Print the data that follows exactly.

> _Data for analysis_
━━━━━━━━━━━━━━━━

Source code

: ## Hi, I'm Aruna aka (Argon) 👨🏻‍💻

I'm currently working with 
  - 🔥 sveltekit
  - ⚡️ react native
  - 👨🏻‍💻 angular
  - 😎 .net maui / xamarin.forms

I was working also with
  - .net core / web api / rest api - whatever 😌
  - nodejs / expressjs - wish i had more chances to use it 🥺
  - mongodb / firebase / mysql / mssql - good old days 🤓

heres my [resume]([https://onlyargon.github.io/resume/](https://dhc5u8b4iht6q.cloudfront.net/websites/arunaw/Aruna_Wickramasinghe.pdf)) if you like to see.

━━━━━━━━━━━━━━━━

> _The answer_
Source code

: ## Hi, I'm Aruna aka (Argon) 👨🏻‍💻

I'm currently working with 
  - 🔥 sveltekit
  - ⚡️ react native
  - 👨🏻‍💻 angular
  - 😎 .net maui / xamarin.forms

I was working also with
  - .net core / web api / rest api - whatever 😌
  - nodejs / expressjs - wish i had more chances to use it 🥺
  - mongodb / firebase / mysql / mssql - good old days 🤓

heres my [resume]([https://onlyargon.github.io/resume/](https://dhc5u8b4iht6q.cloudfront.net/websites/arunaw/Aruna_Wickramasinghe.pdf)) if you like to see.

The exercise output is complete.